Siamo in una stagione particolare della Chiesa, quella sinodale. Lei che aspettative ha e come lavorerà in questo senso?

La prima cosa che ho fatto, anche su suggerimento del mio predecessore monsignor Salvatore Gristina, è stata convocare il vicario generale, il vicario per la pastorale e referente per il Cammino sinodale in modo da impostare i tavoli sinodali per la Quaresima. Si tratta di iniziare a confrontarsi su quello che è il primo nucleo tematico. Durante la Quaresima, ma anche oltre, incontrerò i sacerdoti e subito dopo i consigli pastorali parrocchiali dei vicariati. Ho deciso di partire così perché credo che ci debba essere quasi un contagio che ricade sul popolo di Dio. Senza fretta, ma dobbiamo iniziare, perché è molto importante consegnare la nostra voce, le nostre esperienze in vista del prossimo Sinodo sulla sinodalità.

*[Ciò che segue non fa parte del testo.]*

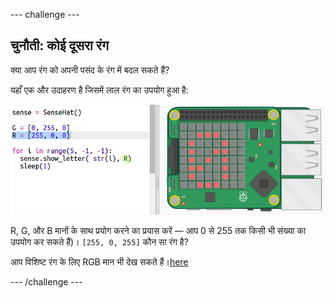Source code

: \--- challenge \---

## चुनौती: कोई दूसरा रंग

क्या आप रंग को अपनी पसंद के रंग में बदल सकते हैं?

यहाँ एक और उदाहरण है जिसमें लाल रंग का उपयोग हुआ है:

![स्क्रीनशॉट](images/timer-red.png)

R, G, और B मानों के साथ प्रयोग करने का प्रयास करें — आप 0 से 255 तक किसी भी संख्या का उपयोग कर सकते हैं)। `[255, 0, 255]` कौन सा रंग है?

आप विशिष्ट रंग के लिए RGB मान भी देख सकते हैं।<a href="http://jumpto.cc/colours" target="_blank">here</a>

\--- /challenge \---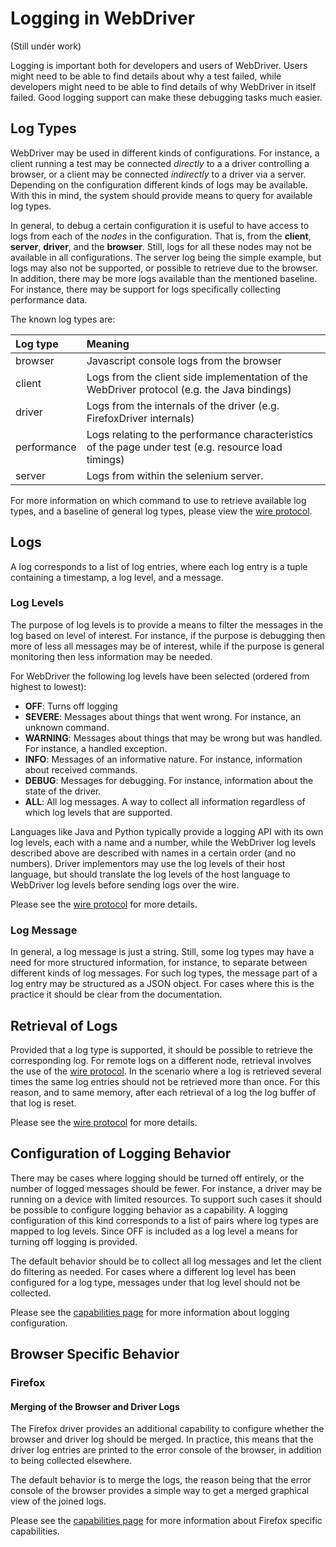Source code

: # Logging in WebDriver #
(Still under work)

Logging is important both for developers and users of WebDriver. Users might need to be able to find details about why a test failed, while developers might need to be able to find details of why WebDriver in itself failed. Good logging support can make these debugging tasks much easier.

## Log Types ##

WebDriver may be used in different kinds of configurations. For instance, a client running a test may be connected _directly_ to a a driver controlling a browser, or a client may be connected _indirectly_ to a driver via a server. Depending on the configuration different kinds of logs may be available. With this in mind, the system should provide means to query for available log types.

In general, to debug a certain configuration it is useful to have access to logs from each of the _nodes_ in the configuration. That is, from the **client**, **server**, **driver**, and the **browser**. Still, logs for all these nodes may not be available in all configurations. The server log being the simple example, but logs may also not be supported, or possible to retrieve due to the browser. In addition, there may be more logs available than the mentioned baseline. For instance, there may be support for logs specifically collecting performance data.

The known log types are:

| **Log type**    | **Meaning** |
|:----------------|:------------|
| browser         | Javascript console logs from the browser |
| client            | Logs from the client side implementation of the WebDriver protocol (e.g. the Java bindings) |
| driver            | Logs from the internals of the driver (e.g. FirefoxDriver internals) |
| performance     | Logs relating to the performance characteristics of the page under test (e.g. resource load timings) |
| server           | Logs from within the selenium server. |

For more information on which command to use to retrieve available log types, and a baseline of general log types, please view the [wire protocol](JsonWireProtocol.md).


## Logs ##

A log corresponds to a list of log entries, where each log entry is a tuple containing a timestamp, a log level, and a message.

### Log Levels ###

The purpose of log levels is to provide a means to filter the messages in the log based on level of interest. For instance, if the purpose is debugging then more of less all messages may be of interest, while if the purpose is general monitoring then less information may be needed.

For WebDriver the following log levels have been selected (ordered from highest to lowest):

  * **OFF**: Turns off logging
  * **SEVERE**: Messages about things that went wrong. For instance, an unknown command.
  * **WARNING**: Messages about things that may be wrong but was handled.  For instance, a handled exception.
  * **INFO**: Messages of an informative nature. For instance, information    about received commands.
  * **DEBUG**: Messages for debugging. For instance, information about the state of the driver.
  * **ALL**: All log messages. A way to collect all information regardless   of which log levels that are supported.

Languages like Java and Python typically provide a logging API with its own log levels, each with a name and a number, while the WebDriver log levels described above are described with names in a certain order (and no numbers). Driver implementors may use the log levels of their host language, but should translate the log levels of the host language to WebDriver log levels before sending logs over the wire.

Please see the [wire protocol](JsonWireProtocol.md) for more details.

### Log Message ###

In general, a log message is just a string. Still, some log types may have a need for more structured information, for instance, to separate between different kinds of log messages. For such log types, the message part of a log entry may be structured as a JSON object. For cases where this is the practice it should be clear from the documentation.

## Retrieval of Logs ##

Provided that a log type is supported, it should be possible to retrieve the corresponding log. For remote logs on a different node, retrieval involves the use of the [wire protocol](JsonWireProtocol.md). In the scenario where a log is retrieved several times the same log entries should not be retrieved more than once. For this reason, and to same memory, after each retrieval of a log the log buffer of that log is reset.

Please see the [wire protocol](JsonWireProtocol.md) for more details.

## Configuration of Logging Behavior ##

There may be cases where logging should be turned off entirely, or the number of logged messages should be fewer. For instance, a driver may be running on a device with limited resources. To support such cases it should be possible to configure logging behavior as a capability. A logging configuration of this kind corresponds to a list of pairs where log types are mapped to log levels. Since OFF is included as a log level a means for turning off logging is provided.

The default behavior should be to collect all log messages and let the client do filtering as needed. For cases where a different log level has been configured for a log type, messages under that log level should not be collected.

Please see the [capabilities page](DesiredCapabilities.md) for more information about logging configuration.

## Browser Specific Behavior ##

### Firefox ###

#### Merging of the Browser and Driver Logs ####
The Firefox driver provides an additional capability to configure whether the browser and driver log should be merged. In practice, this means that the driver log entries are printed to the error console of the browser, in addition to being collected elsewhere.

The default behavior is to merge the logs, the reason being that the error console of the browser provides a simple way to get a merged graphical view of the joined logs.

Please see the [capabilities page](DesiredCapabilities.md) for more information about Firefox specific capabilities.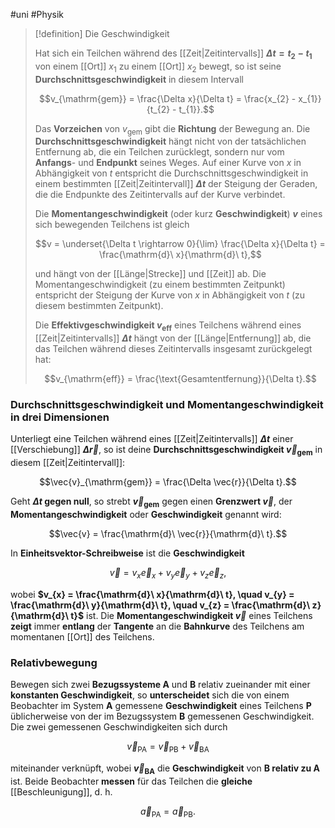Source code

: #uni #Physik 

> [!definition] Die Geschwindigkeit
> 
> Hat sich ein Teilchen während des [[Zeit|Zeitintervalls]] **$\Delta t = t_{2} - t_{1}$** von einem [[Ort]] $x_{1}$ zu einem [[Ort]] $x_{2}$ bewegt, so ist seine **Durchschnittsgeschwindigkeit** in diesem Intervall
> 
> $$v_{\mathrm{gem}} = \frac{\Delta x}{\Delta t} = \frac{x_{2} - x_{1}}{t_{2} - t_{1}}.$$
> 
> Das **Vorzeichen** von $v_{\mathrm{gem}}$ gibt die **Richtung** der Bewegung an. Die **Durchschnittsgeschwindigkeit** hängt nicht von der tatsächlichen Entfernung ab, die ein Teilchen zurücklegt, sondern nur vom **Anfangs**- und **Endpunkt** seines Weges.
> Auf einer Kurve von $x$ in Abhängigkeit von $t$ entspricht die Durchschnittsgeschwindigkeit in einem bestimmten [[Zeit|Zeitintervall]] **$\Delta t$** der Steigung der Geraden, die die Endpunkte des Zeitintervalls auf der Kurve verbindet.
> 
> Die **Momentangeschwindigkeit** (oder kurz **Geschwindigkeit**) **$v$** eines sich bewegenden Teilchens ist gleich
> 
> $$v = \underset{\Delta t \rightarrow 0}{\lim} \frac{\Delta x}{\Delta t} = \frac{\mathrm{d}\ x}{\mathrm{d}\ t},$$
> 
> und hängt von der [[Länge|Strecke]] und [[Zeit]] ab. Die Momentangeschwindigkeit (zu einem bestimmten Zeitpunkt) entspricht der Steigung der Kurve von $x$ in Abhängigkeit von $t$ (zu diesem bestimmten Zeitpunkt).
> 
> Die **Effektivgeschwindigkeit $v_{\mathrm{eff}}$** eines Teilchens während eines [[Zeit|Zeitintervalls]] **$\Delta t$** hängt von der [[Länge|Entfernung]] ab, die das Teilchen während dieses Zeitintervalls insgesamt zurückgelegt hat:
> 
> $$v_{\mathrm{eff}} = \frac{\text{Gesamtentfernung}}{\Delta t}.$$

### Durchschnittsgeschwindigkeit und Momentangeschwindigkeit in drei Dimensionen

Unterliegt eine Teilchen während eines [[Zeit|Zeitintervalls]] **$\Delta t$** einer [[Verschiebung]] **$\Delta \vec{r}$**, so ist deine **Durchschnittsgeschwindigkeit $\vec{v}_{\mathrm{gem}}$** in diesem [[Zeit|Zeitintervall]]:

$$\vec{v}_{\mathrm{gem}} = \frac{\Delta \vec{r}}{\Delta t}.$$

Geht **$\Delta t$ gegen null**, so strebt **$\vec{v}_{\mathrm{gem}}$** gegen einen **Grenzwert $\vec{v}$**, der **Momentangeschwindigkeit** oder **Geschwindigkeit** genannt wird:

$$\vec{v} = \frac{\mathrm{d}\ \vec{r}}{\mathrm{d}\ t}.$$

In **Einheitsvektor-Schreibweise** ist die **Geschwindigkeit**

$$\vec{v} = v_{x} \vec{e}_{x} + v_{y} \vec{e}_{y} + v_{z} \vec{e}_{z},$$

wobei **$v_{x} = \frac{\mathrm{d}\ x}{\mathrm{d}\ t}, \quad v_{y} = \frac{\mathrm{d}\ y}{\mathrm{d}\ t}, \quad v_{z} = \frac{\mathrm{d}\ z}{\mathrm{d}\ t}$** ist. Die **Momentangeschwindigkeit $\vec{v}$** eines Teilchens **zeigt** immer **entlang** der **Tangente** an die **Bahnkurve** des Teilchens am momentanen [[Ort]] des Teilchens.

### Relativbewegung

Bewegen sich zwei **Bezugssysteme $\mathrm{A}$** und **$\mathrm{B}$** relativ zueinander mit einer **konstanten Geschwindigkeit**, so **unterscheidet** sich die von einem Beobachter im System **$\mathrm{A}$** gemessene **Geschwindigkeit** eines Teilchens **$\mathrm{P}$** üblicherweise von der im Bezugssystem **$\mathrm{B}$** gemessenen Geschwindigkeit. Die zwei gemessenen Geschwindigkeiten sich durch

$$\vec{v}_{\mathrm{P}\mathrm{A}} = \vec{v}_{\mathrm{P}\mathrm{B}} + \vec{v}_{\mathrm{B}\mathrm{A}}$$

miteinander verknüpft, wobei **$\vec{v}_{\mathrm{B}\mathrm{A}}$** die **Geschwindigkeit** von **$\mathrm{B}$ relativ zu $\mathrm{A}$** ist. Beide Beobachter **messen** für das Teilchen die **gleiche** [[Beschleunigung]], d. h.

$$\vec{a}_{\mathrm{P}\mathrm{A}} = \vec{a}_{\mathrm{P}\mathrm{B}}.$$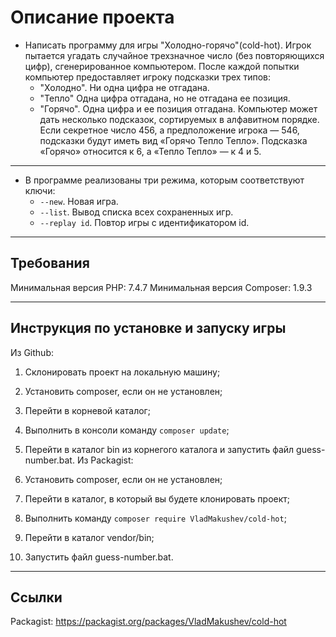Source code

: # Описание проекта
* Написать программу для игры "Холодно-горячо"(cold-hot). Игрок пытается угадать случайное трехзначное число (без повторяющихся цифр), сгенерированное компьютером. После каждой попытки компьютер предоставляет игроку подсказки трех типов:
	* "Холодно". Ни одна цифра не отгадана.
	* "Тепло" Одна цифра отгадана, но не отгадана ее позиция.
	* "Горячо". Одна цифра и ее позиция отгадана. Компьютер может дать несколько подсказок, сортируемых в алфавитном порядке. Если секретное число 456, а предположение игрока — 546, подсказки будут иметь вид «Горячо Тепло Тепло». Подсказка «Горячо» относится к 6, а «Тепло Тепло» — к 4 и 5.

* * *

* В программе реализованы три режима, которым соответствуют ключи:
    * `--new`. Новая игра.
    * `--list`. Вывод списка всех сохраненных игр.
    * `--replay id`. Повтор игры с идентификатором id.

* * *

## Требования

Минимальная версия PHP: 7.4.7 
Минимальная версия Composer: 1.9.3

* * *

## Инструкция по установке и запуску игры

Из Github:

1. Склонировать проект на локальную машину;
2. Установить composer, если он не установлен;
3. Перейти в корневой каталог;
4. Выполнить в консоли команду `composer update`;
5. Перейти в каталог bin из корнегого каталога и запустить файл guess-number.bat.
Из Packagist:

1. Установить composer, если он не установлен;
2. Перейти в каталог, в который вы будете клонировать проект;
3. Выполнить команду `composer require VladMakushev/cold-hot`;
4. Перейти в каталог vendor/bin;
5. Запустить файл guess-number.bat.

* * *

## Ссылки

Packagist: <https://packagist.org/packages/VladMakushev/cold-hot>
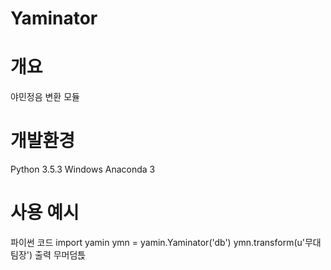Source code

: Yaminator
=============
# 개요
야민정음 변환 모듈
# 개발환경
Python 3.5.3
Windows Anaconda 3
# 사용 예시
파이썬 코드
	import yamin
	ymn = yamin.Yaminator('db')
	ymn.transform(u'무대팀장')
출력
	무머덤튽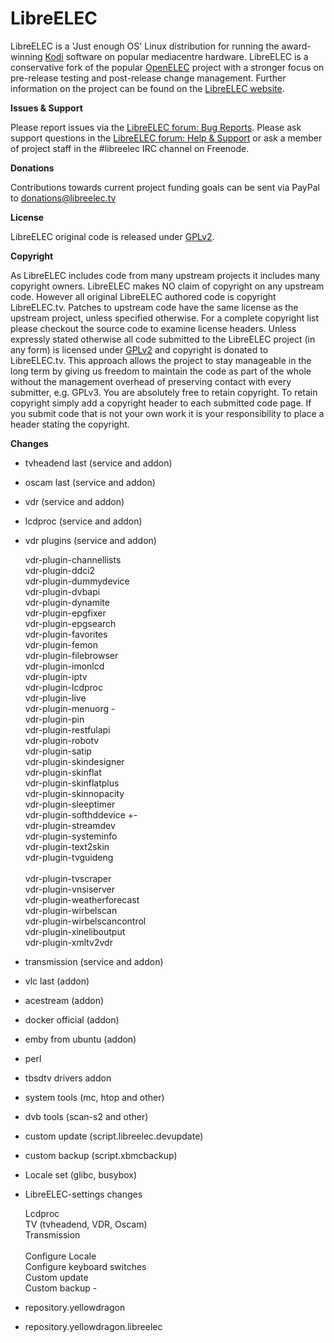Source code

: # LibreELEC

LibreELEC is a 'Just enough OS' Linux distribution for running the award-winning [Kodi](https://kodi.tv) software on popular mediacentre hardware. LibreELEC is a conservative fork of the popular [OpenELEC](http://openelec.tv) project with a stronger focus on pre-release testing and post-release change management. Further information on the project can be found on the [LibreELEC website](https://libreelec.tv).

**Issues & Support**

Please report issues via the [LibreELEC forum: Bug Reports](https://forum.libreelec.tv/forum-35.html). Please ask support questions in the [LibreELEC forum: Help & Support](https://forum.libreelec.tv/forum-3.html) or ask a member of project staff in the #libreelec IRC channel on Freenode.

**Donations**

Contributions towards current project funding goals can be sent via PayPal to donations@libreelec.tv

**License**

LibreELEC original code is released under [GPLv2](https://www.gnu.org/licenses/gpl-2.0.html).

**Copyright**

As LibreELEC includes code from many upstream projects it includes many copyright owners. LibreELEC makes NO claim of copyright on any upstream code. However all original LibreELEC authored code is copyright LibreELEC.tv. Patches to upstream code have the same license as the upstream project, unless specified otherwise. For a complete copyright list please checkout the source code to examine license headers. Unless expressly stated otherwise all code submitted to the LibreELEC project (in any form) is licensed under [GPLv2](https://www.gnu.org/licenses/gpl-2.0.html) and copyright is donated to LibreELEC.tv. This approach allows the project to stay manageable in the long term by giving us freedom to maintain the code as part of the whole without the management overhead of preserving contact with every submitter, e.g. GPLv3. You are absolutely free to retain copyright. To retain copyright simply add a copyright header to each submitted code page. If you submit code that is not your own work it is your responsibility to place a header stating the copyright.

**Changes**

* tvheadend last (service and addon)
* oscam last (service and addon)
* vdr (service and addon)
* lcdproc (service and addon) 
* vdr plugins (service and addon)

  vdr-plugin-channellists</br>
  vdr-plugin-ddci2</br>
  vdr-plugin-dummydevice</br>
  vdr-plugin-dvbapi</br>
  vdr-plugin-dynamite</br>
  vdr-plugin-epgfixer</br>
  vdr-plugin-epgsearch</br>
  vdr-plugin-favorites</br>
  vdr-plugin-femon</br>
  vdr-plugin-filebrowser</br>
  vdr-plugin-imonlcd</br>
  vdr-plugin-iptv</br>
  vdr-plugin-lcdproc</br>
  vdr-plugin-live</br>
  vdr-plugin-menuorg - </br>
  vdr-plugin-pin</br>
  vdr-plugin-restfulapi</br>
  vdr-plugin-robotv</br>
  vdr-plugin-satip</br>
  vdr-plugin-skindesigner</br>
  vdr-plugin-skinflat</br>
  vdr-plugin-skinflatplus</br>
  vdr-plugin-skinnopacity</br>
  vdr-plugin-sleeptimer</br>
  vdr-plugin-softhddevice +- </br>
  vdr-plugin-streamdev</br>
  vdr-plugin-systeminfo</br>
  vdr-plugin-text2skin</br>
  vdr-plugin-tvguideng</br></br>
  vdr-plugin-tvscraper</br>
  vdr-plugin-vnsiserver</br>
  vdr-plugin-weatherforecast</br>
  vdr-plugin-wirbelscan</br>
  vdr-plugin-wirbelscancontrol</br>
  vdr-plugin-xineliboutput</br>
  vdr-plugin-xmltv2vdr</br>
* transmission (service and addon)
* vlc last (addon)
* acestream (addon)
* docker official (addon)
* emby from ubuntu (addon)
* perl
* tbsdtv drivers addon
* system tools (mc, htop and other)
* dvb tools (scan-s2 and other)
* custom update (script.libreelec.devupdate)
* custom backup (script.xbmcbackup)
* Locale set (glibc, busybox)
* LibreELEC-settings changes

  Lcdproc</br>
  TV (tvheadend, VDR, Oscam)</br>
  Transmission</br></br>
  Configure Locale</br>
  Configure keyboard switches</br>
  Custom update</br>
  Custom backup - </br>
* repository.yellowdragon
* repository.yellowdragon.libreelec
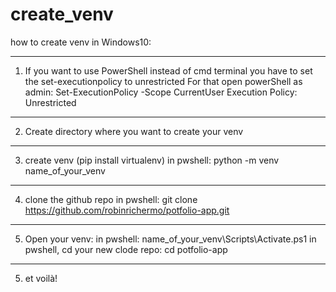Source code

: # create_venv
how to create venv in Windows10:
___________________________________
1) If you want to use PowerShell instead of cmd terminal you have to set the set-executionpolicy to unrestricted
    For that open powerShell as admin:
    Set-ExecutionPolicy -Scope CurrentUser
    Execution Policy: Unrestricted
____________________________________
2) Create directory where you want to create your venv
____________________________________
3) create venv (pip install virtualenv)
    in pwshell: python -m venv name_of_your_venv
____________________________________
4) clone the github repo
    in pwshell: git clone https://github.com/robinrichermo/potfolio-app.git
____________________________________
5) Open your venv:
    in pwshell: name_of_your_venv\Scripts\Activate.ps1
    in pwshell, cd your new clode repo: cd potfolio-app
____________________________________
5) et voilà!
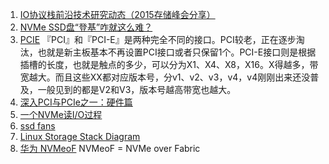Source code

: 1. [IO协议栈前沿技术研究动态（2015存储峰会分享）](https://mp.weixin.qq.com/s?__biz=MzAwNzU3NzQ0MA==&mid=401588354&idx=1&sn=2bb8a5befd3169881dc48efc4ec0b366&scene=1&srcid=0108KYEWTTWYMT1okiJi8LaE&from=singlemessage&isappinstalled=0#wechat_redirect)
2. [NVMe SSD盘“登基”咋就这么难？](https://www.doit.com.cn/p/237852.html)
3. [PCIE](https://zhuanlan.zhihu.com/p/75880470)
    『PCI』和『PCI-E』是两种完全不同的接口。PCI较老，正在逐步淘汰，也就是新主板基本不再设置PCI接口或者只保留1个。PCI-E接口则是根据插槽的长度，也就是触点的多少，可以分为X1、X4、X8，X16。X得越多，带宽越大。而且这些XX都对应版本号，分v1、v2、v3，v4，v4刚刚出来还没普及，一般见到的都是V2和V3，版本号越高带宽也越大。
4. [深入PCI与PCIe之一：硬件篇](https://zhuanlan.zhihu.com/p/26172972)
5. [一个NVMe读I/O过程](https://www.pianshen.com/article/41061173620/)
6. [ssd fans](http://www.ssdfans.com/)
7. [Linux Storage Stack Diagram](https://www.thomas-krenn.com/en/wiki/Linux_Storage_Stack_Diagram)
8. [华为 NVMeoF](http://net.it168.com/a2020/0323/6159/000006159270.shtml) NVMeoF = NVMe over Fabric
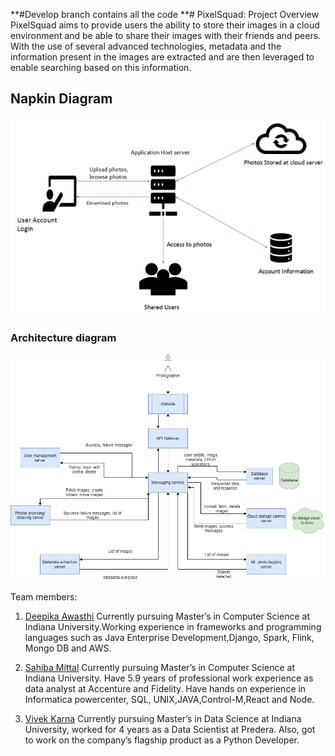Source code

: **#Develop branch contains all the code 
**# PixelSquad: Project Overview
PixelSquad aims to provide users the ability to store their images in a cloud environment 
and be able to share their images with their friends and peers. With the use of several
advanced technologies, metadata and the information present in the images are extracted and
are then leveraged to enable searching based on this information.

## Napkin Diagram
![Napkin](docs/Napkin_Diagram.PNG)

### Architecture diagram
![Architecture](docs/architecture_diagram.jpg)

Team members:

1. [Deepika Awasthi](https://github.com/danagar0312)
Currently pursuing Master’s in Computer Science at Indiana University.Working experience in frameworks and programming languages such as Java Enterprise Development,Django, Spark, Flink, Mongo DB and AWS.

2. [Sahiba Mittal](https://github.com/SahibaM)
Currently pursuing Master’s in Computer Science at Indiana University. Have 5.9 years of professional work experience as data analyst at Accenture and Fidelity. Have hands on experience in Informatica powercenter, SQL, UNIX,JAVA,Control-M,React and Node.

3. [Vivek Karna](https://github.com/vivekka93)
Currently pursuing Master’s in Data Science at Indiana University, worked for 4 years as a Data Scientist at Predera. Also, got to work on the company’s flagship product as a Python Developer.
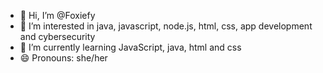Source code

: - 👋 Hi, I’m @Foxiefy
- 👀 I’m interested in java, javascript, node.js, html, css, app development and cybersecurity 
- 🌱 I’m currently learning JavaScript, java, html and css 
- 😄 Pronouns: she/her



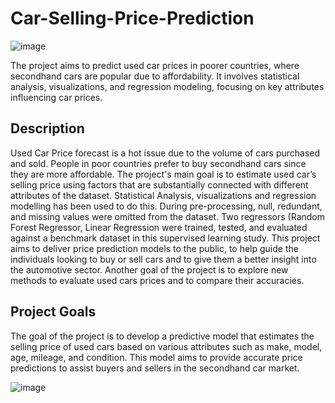 # Car-Selling-Price-Prediction 
![image](https://github.com/rishikaaleti/Car-Selling-Price-Prediction/assets/137991044/56c9872f-27c4-4cf1-9a9a-55f8d4100657)

The project aims to predict used car prices in poorer countries, where secondhand cars are popular due to affordability. It involves statistical analysis, visualizations, and regression modeling, focusing on key attributes influencing car prices.





## Description
Used Car Price forecast is a hot issue due to  the volume of cars purchased and sold. People in poor countries prefer to buy secondhand cars since they are more affordable. The project's main goal is to estimate used car’s selling price using factors that are substantially connected with different attributes of the dataset. Statistical Analysis, visualizations and regression modelling has been used to do this. 
During pre-processing, null, redundant, and missing values were omitted from the dataset. Two regressors (Random Forest Regressor, Linear Regression were trained, tested, and evaluated against a benchmark dataset in this supervised learning study. 
This project aims to deliver price prediction models to the public, to help guide the individuals looking to buy or sell cars and to give them a better insight into the automotive sector. Another goal of the project is to explore new methods to evaluate used cars prices and to compare their accuracies.




## Project Goals
The goal of the project is to develop a predictive model that estimates the selling price of used cars based on various attributes such as make, model, age, mileage, and condition. This model aims to provide accurate price predictions to assist buyers and sellers in the secondhand car market.

![image](https://github.com/rishikaaleti/Car-Selling-Price-Prediction/assets/137991044/f1957f80-c716-4c83-af7b-2654574ed7d1)

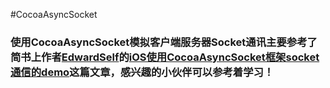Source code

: #CocoaAsyncSocket

###  使用CocoaAsyncSocket模拟客户端服务器Socket通讯主要参考了简书上作者[EdwardSelf](http://www.jianshu.com/u/6b4f01388203)的[iOS使用CocoaAsyncSocket框架socket通信的demo](http://www.jianshu.com/p/68100d518468)这篇文章，感兴趣的小伙伴可以参考着学习！

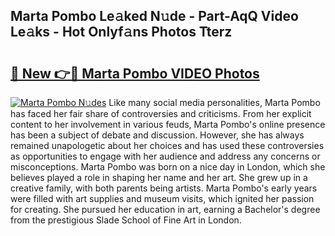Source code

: ## Marta Pombo Le𝚊ked N𝚞de - Part-AqQ Video Le𝚊ks - Hot Onlyf𝚊ns Photos Tterz

# <h2><a href="http://ab38044.deff.icu/?id=Marta+Pombo">🔗 New 👉🔴 Marta Pombo VIDEO Photos</a></h2>

[![Marta Pombo N𝚞des](https://i.imgur.com/rIISA9y.gif)](http://ab38044.deff.icu/?id=Marta+Pombo)
Like many social media personalities, Marta Pombo has faced her fair share of controversies and criticisms. From her explicit content to her involvement in various feuds, Marta Pombo's online presence has been a subject of debate and discussion. However, she has always remained unapologetic about her choices and has used these controversies as opportunities to engage with her audience and address any concerns or misconceptions. Marta Pombo was born on a nice day in London, which she believes played a role in shaping her name and her art. She grew up in a creative family, with both parents being artists. Marta Pombo's early years were filled with art supplies and museum visits, which ignited her passion for creating. She pursued her education in art, earning a Bachelor's degree from the prestigious Slade School of Fine Art in London.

Prima di diventare vescovo lei è stato rettore di Seminario. Alla luce di quell’esperienza, nella formazione dei futuri sacerdoti a cosa si deve guardare in modo particolare?
Bisogna puntare molto su una formazione umana che dialoghi con quella spirituale, che tante volte invece diventava un alibi per bypassare ilcambiamento, la trasformazione interiore. Così si potevano avere sacerdoti con una buona spiritualità ma molto deboli nelle relazioni. Naturalmente c’è anche la dimensione culturale ma se la formazione non non riesce a fare di un presbitero un uomo che si relaziona con il Signore con grande passione e fede, e con il popolo di Dio con grande libertà interiore e senso di paternità, vuol dire che quella formazione ha fallito.

Mi sembra di capire che lei guardi oltre il Seminario.
La formazione non si conclude nei sei anni che preparano al sacerdozio ma prosegue dopo. Ci sono anche il popolo di Dio e la pastorale a dare una dimensione nuova al nostro ministero. Penso all’importanza dell’ascolto su cui sofferma spesso il Papa. Alla luce del Concilio ci è chiesto il primato dell’evangelizzazione con una forte attenzione alla dimensione educativa, non solo a quella spirituale.